Electronics source listings
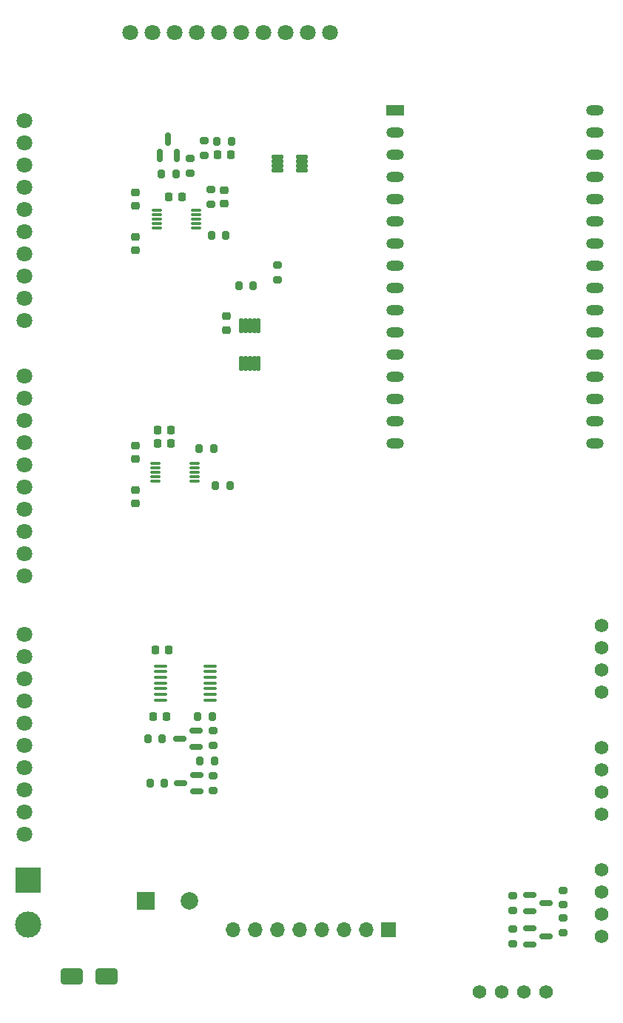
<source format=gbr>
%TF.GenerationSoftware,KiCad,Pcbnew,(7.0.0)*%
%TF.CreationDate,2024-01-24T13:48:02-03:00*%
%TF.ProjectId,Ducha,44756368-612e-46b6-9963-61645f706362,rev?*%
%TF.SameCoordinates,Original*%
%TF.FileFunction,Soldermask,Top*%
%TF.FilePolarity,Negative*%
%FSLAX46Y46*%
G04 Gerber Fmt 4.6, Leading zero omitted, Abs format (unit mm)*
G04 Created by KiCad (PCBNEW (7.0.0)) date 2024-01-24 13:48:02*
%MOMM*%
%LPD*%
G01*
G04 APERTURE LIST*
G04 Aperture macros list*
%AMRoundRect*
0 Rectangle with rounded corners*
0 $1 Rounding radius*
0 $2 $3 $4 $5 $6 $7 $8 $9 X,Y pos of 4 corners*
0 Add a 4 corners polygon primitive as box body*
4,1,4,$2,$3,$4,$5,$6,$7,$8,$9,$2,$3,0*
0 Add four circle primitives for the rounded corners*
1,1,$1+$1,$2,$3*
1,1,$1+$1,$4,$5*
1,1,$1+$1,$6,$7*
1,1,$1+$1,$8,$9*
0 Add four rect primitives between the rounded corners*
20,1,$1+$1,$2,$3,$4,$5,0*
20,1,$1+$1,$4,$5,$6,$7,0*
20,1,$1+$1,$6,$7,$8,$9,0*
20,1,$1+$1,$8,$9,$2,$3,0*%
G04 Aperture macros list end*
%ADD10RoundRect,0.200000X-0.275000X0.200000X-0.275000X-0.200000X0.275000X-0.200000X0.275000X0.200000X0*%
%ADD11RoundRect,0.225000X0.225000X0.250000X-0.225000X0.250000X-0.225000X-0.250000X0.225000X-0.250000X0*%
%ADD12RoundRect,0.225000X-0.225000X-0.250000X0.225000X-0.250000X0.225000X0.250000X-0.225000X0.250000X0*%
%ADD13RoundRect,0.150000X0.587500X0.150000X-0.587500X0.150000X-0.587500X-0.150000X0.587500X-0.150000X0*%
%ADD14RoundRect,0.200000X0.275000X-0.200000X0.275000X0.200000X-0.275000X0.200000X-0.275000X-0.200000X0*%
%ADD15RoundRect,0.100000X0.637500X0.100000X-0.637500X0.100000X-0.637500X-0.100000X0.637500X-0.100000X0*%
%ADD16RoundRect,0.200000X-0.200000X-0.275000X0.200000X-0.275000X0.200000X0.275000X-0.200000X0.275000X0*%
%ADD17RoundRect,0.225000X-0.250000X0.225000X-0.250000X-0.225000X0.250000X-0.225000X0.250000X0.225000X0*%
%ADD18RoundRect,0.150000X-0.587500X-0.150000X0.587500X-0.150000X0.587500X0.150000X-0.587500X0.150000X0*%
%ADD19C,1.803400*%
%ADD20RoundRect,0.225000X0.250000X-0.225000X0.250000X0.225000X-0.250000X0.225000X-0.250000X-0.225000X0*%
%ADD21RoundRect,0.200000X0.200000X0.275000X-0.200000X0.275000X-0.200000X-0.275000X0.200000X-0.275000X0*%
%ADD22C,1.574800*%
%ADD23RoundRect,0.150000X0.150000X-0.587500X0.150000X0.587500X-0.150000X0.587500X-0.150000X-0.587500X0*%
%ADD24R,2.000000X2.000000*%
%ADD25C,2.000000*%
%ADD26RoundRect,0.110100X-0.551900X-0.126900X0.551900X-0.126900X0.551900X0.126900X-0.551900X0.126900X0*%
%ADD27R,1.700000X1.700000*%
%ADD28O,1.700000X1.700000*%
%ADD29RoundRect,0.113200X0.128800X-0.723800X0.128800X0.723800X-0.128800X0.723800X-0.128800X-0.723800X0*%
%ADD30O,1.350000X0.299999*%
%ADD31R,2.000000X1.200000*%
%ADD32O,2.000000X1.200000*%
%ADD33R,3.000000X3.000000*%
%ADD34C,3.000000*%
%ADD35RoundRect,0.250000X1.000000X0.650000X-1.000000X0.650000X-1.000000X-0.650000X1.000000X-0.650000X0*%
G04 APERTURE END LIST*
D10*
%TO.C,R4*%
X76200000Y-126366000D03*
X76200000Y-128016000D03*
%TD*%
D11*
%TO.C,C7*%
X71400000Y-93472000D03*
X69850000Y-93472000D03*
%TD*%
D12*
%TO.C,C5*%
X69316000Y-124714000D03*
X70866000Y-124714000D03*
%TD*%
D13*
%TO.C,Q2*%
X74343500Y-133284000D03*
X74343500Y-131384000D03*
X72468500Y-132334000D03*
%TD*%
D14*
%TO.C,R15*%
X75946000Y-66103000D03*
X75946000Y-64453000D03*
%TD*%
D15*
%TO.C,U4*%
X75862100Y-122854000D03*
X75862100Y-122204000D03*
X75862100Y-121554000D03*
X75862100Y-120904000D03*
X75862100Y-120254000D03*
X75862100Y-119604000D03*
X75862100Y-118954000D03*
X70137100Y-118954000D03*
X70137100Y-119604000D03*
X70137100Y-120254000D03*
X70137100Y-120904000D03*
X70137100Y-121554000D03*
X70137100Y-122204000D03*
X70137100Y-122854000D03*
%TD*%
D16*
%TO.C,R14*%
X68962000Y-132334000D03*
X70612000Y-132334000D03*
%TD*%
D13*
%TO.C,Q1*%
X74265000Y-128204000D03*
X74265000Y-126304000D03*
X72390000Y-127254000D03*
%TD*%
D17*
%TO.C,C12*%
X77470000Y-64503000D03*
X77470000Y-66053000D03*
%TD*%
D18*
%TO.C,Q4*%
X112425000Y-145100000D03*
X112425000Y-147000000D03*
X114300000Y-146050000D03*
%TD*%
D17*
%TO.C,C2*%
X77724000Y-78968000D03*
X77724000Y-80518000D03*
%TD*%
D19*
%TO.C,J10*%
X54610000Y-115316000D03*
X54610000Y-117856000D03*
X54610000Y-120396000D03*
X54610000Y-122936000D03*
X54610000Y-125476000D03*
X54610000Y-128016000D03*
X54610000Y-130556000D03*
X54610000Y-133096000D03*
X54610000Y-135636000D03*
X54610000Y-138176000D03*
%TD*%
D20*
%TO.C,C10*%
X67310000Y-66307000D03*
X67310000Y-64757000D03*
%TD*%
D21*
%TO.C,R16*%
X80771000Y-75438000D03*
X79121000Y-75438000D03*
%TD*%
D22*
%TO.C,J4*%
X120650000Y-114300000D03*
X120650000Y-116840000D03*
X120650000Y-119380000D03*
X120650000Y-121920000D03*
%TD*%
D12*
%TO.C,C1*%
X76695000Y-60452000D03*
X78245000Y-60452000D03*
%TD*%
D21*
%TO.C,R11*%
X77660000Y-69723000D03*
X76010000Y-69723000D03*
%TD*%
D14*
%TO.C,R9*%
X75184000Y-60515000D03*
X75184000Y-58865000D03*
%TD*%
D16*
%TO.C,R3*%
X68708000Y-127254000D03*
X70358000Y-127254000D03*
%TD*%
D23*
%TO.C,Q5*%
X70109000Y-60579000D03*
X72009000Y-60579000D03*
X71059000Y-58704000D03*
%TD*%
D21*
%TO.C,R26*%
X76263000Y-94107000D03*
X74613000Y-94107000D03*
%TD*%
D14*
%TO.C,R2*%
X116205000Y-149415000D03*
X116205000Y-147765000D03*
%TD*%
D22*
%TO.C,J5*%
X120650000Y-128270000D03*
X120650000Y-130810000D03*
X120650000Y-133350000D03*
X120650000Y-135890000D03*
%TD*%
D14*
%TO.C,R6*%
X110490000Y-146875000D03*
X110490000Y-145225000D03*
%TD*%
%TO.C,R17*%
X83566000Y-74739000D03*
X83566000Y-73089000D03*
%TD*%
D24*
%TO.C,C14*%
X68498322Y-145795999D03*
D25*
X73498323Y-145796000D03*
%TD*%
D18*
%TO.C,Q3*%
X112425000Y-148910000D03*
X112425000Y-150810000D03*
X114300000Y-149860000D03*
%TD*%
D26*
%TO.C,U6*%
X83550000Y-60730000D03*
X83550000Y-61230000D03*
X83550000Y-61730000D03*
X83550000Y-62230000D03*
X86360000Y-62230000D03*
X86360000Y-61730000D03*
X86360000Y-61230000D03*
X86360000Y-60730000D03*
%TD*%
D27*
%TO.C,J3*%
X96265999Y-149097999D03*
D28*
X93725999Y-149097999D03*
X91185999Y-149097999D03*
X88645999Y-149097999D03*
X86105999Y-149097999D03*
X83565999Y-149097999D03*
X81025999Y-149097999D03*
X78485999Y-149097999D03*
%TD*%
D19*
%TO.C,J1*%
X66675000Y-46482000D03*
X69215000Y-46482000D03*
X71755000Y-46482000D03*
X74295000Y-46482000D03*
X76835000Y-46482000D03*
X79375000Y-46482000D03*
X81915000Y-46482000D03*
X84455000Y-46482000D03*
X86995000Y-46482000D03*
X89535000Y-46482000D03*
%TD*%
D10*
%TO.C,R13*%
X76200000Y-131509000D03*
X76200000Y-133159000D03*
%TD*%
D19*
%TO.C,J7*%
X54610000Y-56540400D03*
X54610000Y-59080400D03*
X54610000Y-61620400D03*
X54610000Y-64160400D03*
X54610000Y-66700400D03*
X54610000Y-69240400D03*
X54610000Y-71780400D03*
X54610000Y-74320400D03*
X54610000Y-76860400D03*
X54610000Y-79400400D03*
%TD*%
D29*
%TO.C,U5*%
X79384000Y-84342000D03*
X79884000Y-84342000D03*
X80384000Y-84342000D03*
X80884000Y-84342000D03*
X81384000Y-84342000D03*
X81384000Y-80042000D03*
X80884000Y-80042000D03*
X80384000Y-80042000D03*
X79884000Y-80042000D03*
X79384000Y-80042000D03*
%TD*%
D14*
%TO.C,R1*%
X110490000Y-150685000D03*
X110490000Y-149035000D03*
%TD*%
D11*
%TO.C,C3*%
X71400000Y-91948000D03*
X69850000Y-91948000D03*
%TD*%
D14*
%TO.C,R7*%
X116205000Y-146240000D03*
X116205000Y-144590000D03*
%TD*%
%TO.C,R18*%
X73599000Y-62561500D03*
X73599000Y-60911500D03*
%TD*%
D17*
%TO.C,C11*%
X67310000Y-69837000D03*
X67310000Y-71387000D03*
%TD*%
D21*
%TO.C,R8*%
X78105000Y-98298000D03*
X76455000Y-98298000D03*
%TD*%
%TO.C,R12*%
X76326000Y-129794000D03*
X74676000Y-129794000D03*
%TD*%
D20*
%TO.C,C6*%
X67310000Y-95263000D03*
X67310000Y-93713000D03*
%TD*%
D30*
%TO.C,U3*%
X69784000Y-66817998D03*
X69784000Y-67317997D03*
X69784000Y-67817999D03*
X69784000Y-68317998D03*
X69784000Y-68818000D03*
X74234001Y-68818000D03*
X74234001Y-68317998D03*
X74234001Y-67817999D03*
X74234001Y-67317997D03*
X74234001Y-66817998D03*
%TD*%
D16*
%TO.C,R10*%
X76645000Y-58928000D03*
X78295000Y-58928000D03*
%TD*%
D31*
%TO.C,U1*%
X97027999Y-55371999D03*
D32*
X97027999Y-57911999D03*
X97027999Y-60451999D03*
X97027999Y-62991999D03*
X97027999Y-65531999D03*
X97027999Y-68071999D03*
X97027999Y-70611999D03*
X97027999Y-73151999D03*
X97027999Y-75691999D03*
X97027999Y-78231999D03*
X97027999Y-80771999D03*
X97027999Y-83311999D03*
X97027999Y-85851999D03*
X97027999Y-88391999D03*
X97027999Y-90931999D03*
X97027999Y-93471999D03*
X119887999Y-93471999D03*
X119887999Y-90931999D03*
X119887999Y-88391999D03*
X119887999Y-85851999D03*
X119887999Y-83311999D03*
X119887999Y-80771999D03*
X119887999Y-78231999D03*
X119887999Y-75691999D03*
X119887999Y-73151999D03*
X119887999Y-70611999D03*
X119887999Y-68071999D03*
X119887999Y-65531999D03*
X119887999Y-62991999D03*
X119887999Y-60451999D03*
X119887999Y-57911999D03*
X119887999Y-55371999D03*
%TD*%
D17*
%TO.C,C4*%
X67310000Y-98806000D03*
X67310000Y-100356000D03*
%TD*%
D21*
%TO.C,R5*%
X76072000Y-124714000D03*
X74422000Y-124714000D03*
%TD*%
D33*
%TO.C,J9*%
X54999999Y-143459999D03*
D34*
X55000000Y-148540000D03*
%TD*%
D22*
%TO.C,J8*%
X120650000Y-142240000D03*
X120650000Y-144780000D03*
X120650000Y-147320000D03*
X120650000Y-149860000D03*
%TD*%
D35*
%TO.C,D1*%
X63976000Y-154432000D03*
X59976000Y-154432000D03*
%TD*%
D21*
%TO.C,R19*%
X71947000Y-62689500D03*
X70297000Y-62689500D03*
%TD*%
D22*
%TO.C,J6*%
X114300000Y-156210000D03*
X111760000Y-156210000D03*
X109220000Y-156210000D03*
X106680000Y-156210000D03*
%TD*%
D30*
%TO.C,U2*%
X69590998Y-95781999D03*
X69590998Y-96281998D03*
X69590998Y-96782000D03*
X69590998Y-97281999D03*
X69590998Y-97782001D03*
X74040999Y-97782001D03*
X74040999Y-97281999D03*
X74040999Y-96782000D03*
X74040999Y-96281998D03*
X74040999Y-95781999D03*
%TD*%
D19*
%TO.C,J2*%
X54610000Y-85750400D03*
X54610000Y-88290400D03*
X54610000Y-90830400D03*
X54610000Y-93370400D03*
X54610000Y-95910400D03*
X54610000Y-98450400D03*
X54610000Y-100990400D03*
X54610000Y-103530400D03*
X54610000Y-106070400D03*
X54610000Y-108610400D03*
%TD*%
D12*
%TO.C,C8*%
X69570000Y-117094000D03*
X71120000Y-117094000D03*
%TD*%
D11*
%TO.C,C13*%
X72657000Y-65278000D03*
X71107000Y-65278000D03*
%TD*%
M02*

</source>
---
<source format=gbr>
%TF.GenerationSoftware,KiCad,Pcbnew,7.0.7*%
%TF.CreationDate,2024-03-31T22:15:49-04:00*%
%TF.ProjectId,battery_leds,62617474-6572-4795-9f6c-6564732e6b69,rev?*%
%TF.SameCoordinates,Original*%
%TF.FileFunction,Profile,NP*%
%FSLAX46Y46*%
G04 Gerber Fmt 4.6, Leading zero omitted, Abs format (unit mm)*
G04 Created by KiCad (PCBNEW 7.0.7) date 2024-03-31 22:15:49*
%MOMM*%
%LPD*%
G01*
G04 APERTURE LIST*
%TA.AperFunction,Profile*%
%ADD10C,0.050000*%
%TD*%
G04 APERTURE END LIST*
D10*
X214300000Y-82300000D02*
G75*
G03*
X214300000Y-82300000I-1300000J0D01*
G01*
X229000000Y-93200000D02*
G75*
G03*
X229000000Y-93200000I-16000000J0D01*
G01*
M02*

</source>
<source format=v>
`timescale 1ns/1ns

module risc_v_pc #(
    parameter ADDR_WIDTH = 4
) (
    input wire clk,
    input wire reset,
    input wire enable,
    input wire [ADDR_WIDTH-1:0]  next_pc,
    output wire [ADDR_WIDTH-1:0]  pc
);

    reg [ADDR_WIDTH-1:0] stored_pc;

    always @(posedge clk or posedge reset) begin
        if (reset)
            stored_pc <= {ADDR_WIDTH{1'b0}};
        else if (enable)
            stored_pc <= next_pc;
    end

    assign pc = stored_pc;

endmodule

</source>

**Task to complete:** Number of lines with the string "macros" in the data above: report this figure and nothing more.

**Answer below:** 2